As many businesses across the produce industry have learned, cyber insurance premiums are soaring, with some estimates of increases of 50% or more, according to infosec experts and vendors.
In 2020, the National Association of Insurance Commissioners (NAIC) reported a cybersecurity insurance market increase of 29.1% over the previous year, highlighting the growing risk of cyberattacks.
Payouts are costly, which is driving a significant climb in premiums and, in some cases, all-out rejections from coverage. Here, we explore five trends around cyber insurance to watch.
Premiums are getting more expensive.
As with the difficulty of buying fire protection in states like California, where wildfires have been prevalent the last few years, cyber insurance is now more expensive because of the uptick in claims.
Between 2016 and 2020, the average cost to the insurer for a cyber incident for small and medium business (SMBs) is $145,000, according to NetDiligence’s Cyber Claims Study 2021 Report. For larger companies, that increases to $10 million. More claims mean steeper costs. Q4 2021 saw increases of up to 89%.
Insurers are putting more emphasis on risk management.
2020 was a tipping point as claims boomed. As a result of the almost instantaneous work-from-home shift, risk increased exponentially. Normally the shift is a journey where a business sets up protocols and best practices for protecting the organization remotely, but because of a lot of rushing and pivoting, the risk of cyber threats increases.
In response to this, carriers realize that they need to work with businesses that engage in cyber risk management, including things like:
• Enabling multi-factor authentication (MFA)
• Having backups available
• Creating an incident response plan
• Patching systems regularly
• Engaging in regular cybersecurity training for employees
This is also having a significant effect on renewals, with new risk management best practices that need to be met to qualify.
There’s an increasing focus on your weakest vendor.
While the common language in vendor agreements hasn’t adjusted for new cybersecurity risks, you may be liable for failures to protect data.
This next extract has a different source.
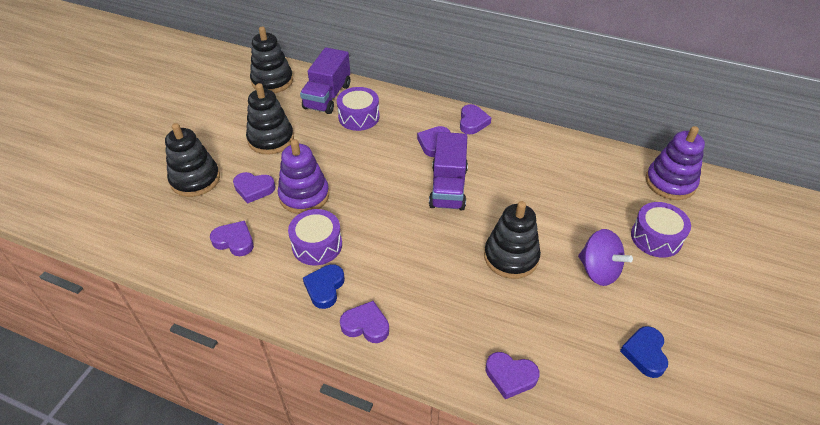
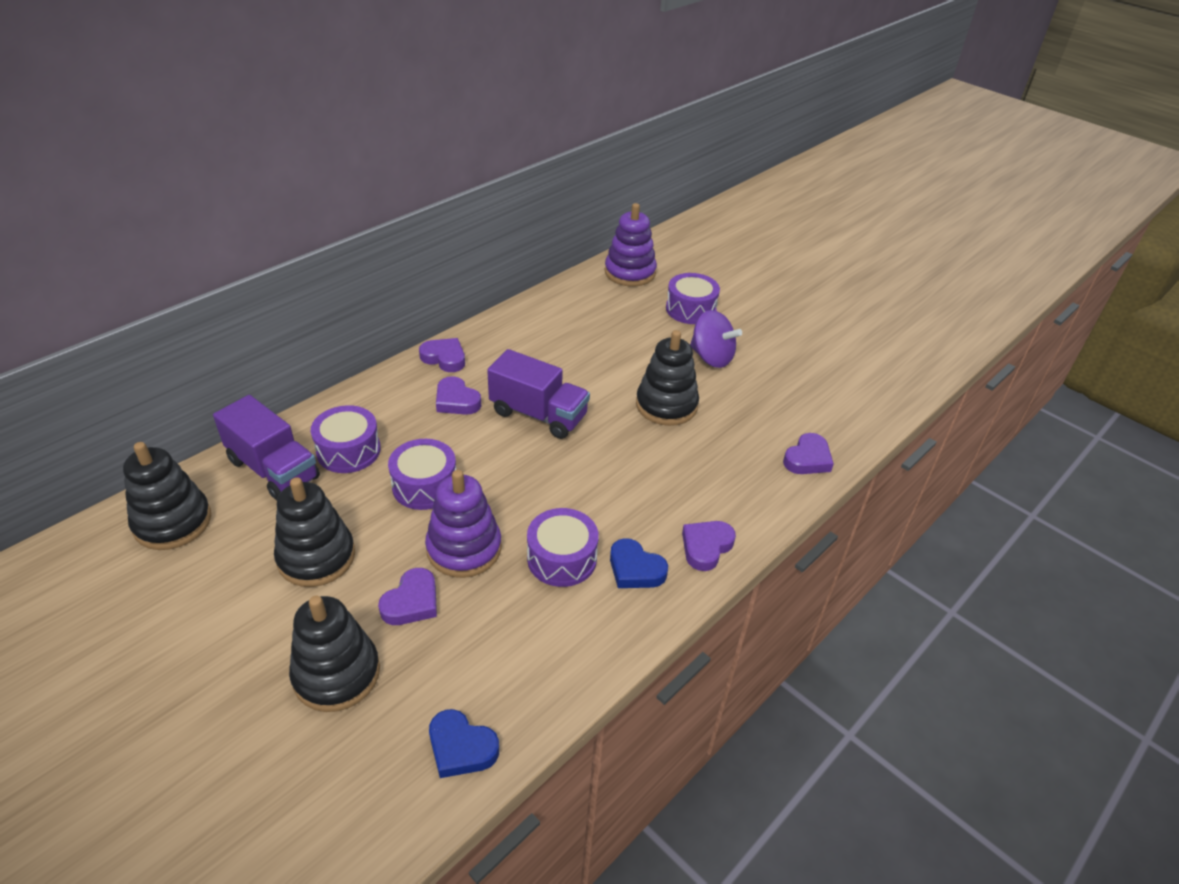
camera: 70 degrees left, 5 degrees down
purple heart [210,221,254,256] -> none
purple spinning top [578,229,633,286] -> purple spinning top turned 60 degrees clockwise [690,310,742,368]
blue heart [620,326,668,378] -> blue heart moved to [429,709,499,778]
none -> purple drum [388,439,456,510]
Your business can take many approaches to solidifying its technology security, but when a vendor has access to critical business information and doesn’t follow the same stringent security protocols, you may still be at risk.
Cyber insurance policies are beginning to look at who has access to your network and how that information is protected, so it’s critical to know what your vendor’s true exposure is.
More options are available, such as captive insurance programs.
One trend emerging to help businesses gain cyber insurance coverage is leveraging a captive insurance program, which is a company used to insure a wide range of risks.
The pros? The ability to tailor coverage for hard-to-insure or emerging risks (cyberattacks included), flexibility for managing risk, ability to apply alternative strategies to deal with insurance market cycles, and more.
The cons? The starting cost for a captive can be prohibitive (and so can the exit), you may miss the benefits of a traditional insurance agency, and your own capital may be at risk.
Cybercriminals are getting smarter.
While there is a fair number of criminals that launch a multitude of attacks to try and gain access to your network, there are many that are becoming smarter at their scams.
For example, they may target a new front desk person by emailing them with a phishing attack under the guise of an onboarding training. As individuals, we must be aware of the world around us, follow proper procedures, and work to reduce the risk we pose to the organization through increasingly complex attacks.
There’s a need across multiple industries – including fresh produce and agriculture – to build good cyber resilience. You can have great protocols in place, but if your employees aren’t using best practices to thwart would-be attacks, it doesn’t matter.
The bottom line is: a cyber insurer’s requests are closely aligned with cybersecurity industry standards. Being proactive can help change the trajectory of your business and make you a better candidate for cyber insurance.